Petition to EPA for Reconsideration of its CO2 Endangerment Finding
Peabody Energy Company has petitioned the Environmental Protection Agency to reconsider its December 2009 finding that greenhouse gas emissions endanger public health or welfare. The basis for Peabody’s 238-page petition are the emails exchanged by scientists in the United Kingdom and the United States who authored, edited, and otherwise controlled the content of the Intergovernmental Panel on Climate Change reports, an international political body not subject to U.S. law as to the scientific rigor required before EPA regulation can occur. By relying almost entirely on IPCC data in making its endangerment finding and by failing independently verify it, EPA’s endangerment finding violates U.S. law and cannot stand.
We’ve known for several months from selected emails that these scientists did not present a neutral, accurate, or verifiable view of the science. In particular, they destroyed raw data, downplayed the considerable uncertainty inherent in proxy data, suppressed contrary information, and censored dissenting views in ways that made even their own colleagues uncomfortable. The stunning conclusion from the Peabody petition is that there are no data and therefore there is no science. Because there is no science, there is no endangerment.
These emails demonstrate scientists who urged in the IPCC reports that current warming is unprecedented and man-made now admit they cannot say with any level of certainty that warming has even been occurring. Among other things, one alarmist scientist finally conceded: “The fact that we cannot account for what is happening in the climate system makes any consideration of geoengineering [limiting greenhouse gas emissions] quite hopeless as we will never be able to tell if it is successful or not! It is a travesty.”
The company’s petition is summarized below by Heartland Institute Science Director Jay Lehr, Ph.D. Each bullet point, Lehr notes, is fully supported by valid references in the footnotes.
- EPA failed to properly exercise its judgment as required by the Clean Air Act and acted in an arbitrary and capricious fashion by relying almost exclusively on flawed reports of the IPCC in attributing climate change to anthropogenic greenhouse gas emissions.
- EPA largely ceded to the IPCC--an international body that is not subject to U.S. data quality and transparency standards and whose reports were prepared in direct disregard of these standards--its obligation to make a judgment as to whether greenhouse gases may endanger public health and welfare to the IPCC.
- Considerable information reveals that many of the principal scientists who authored key chapters of the IPCC scientific assessments were driven by a policy agenda that caused them to cross the line from neutral science to advocacy. They relied on inaccurate and unverified information from secondary source material that was produced by advocacy groups, information that the authors apparently knew was unverified, included anyway to advance the author’s advocacy agenda.
- EPA’s determination here was not that it “might” be possible that anthropogenic greenhouse gas emissions will cause possibly dangerous change at some point in the future. Instead, EPA decided such emissions were almost certainly already causing dangerous climate effects, with the danger almost certainly likely to worsen in the future.
- EPA can no longer have confidence that IPCC reports present a fair, unbiased, and accurate assessment of climate science. Since these IPCC reports were relied on extensively in the Endangerment Finding, the agency has no choice but to conclude that the Endangerment Finding itself is now tainted and must be reconsidered.

**SUPPLIED DATA:**

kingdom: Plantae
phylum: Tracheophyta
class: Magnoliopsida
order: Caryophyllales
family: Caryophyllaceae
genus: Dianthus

**EXPLORE THE MATERIAL:**
1/ According to the page on the EPA endangerment petition, how many pages long is Peabody's petition?
2/ Reproduce the part of the page on the EPA endangerment petition starting with "- EPA can no" and going on through "must be reconsidered.".
Answer from the page text only, without the entries.

**TASK ANSWERS:**
1/ 238 pages.

2/
- EPA can no longer have confidence that IPCC reports present a fair, unbiased, and accurate assessment of climate science. Since these IPCC reports were relied on extensively in the Endangerment Finding, the agency has no choice but to conclude that the Endangerment Finding itself is now tainted and must be reconsidered.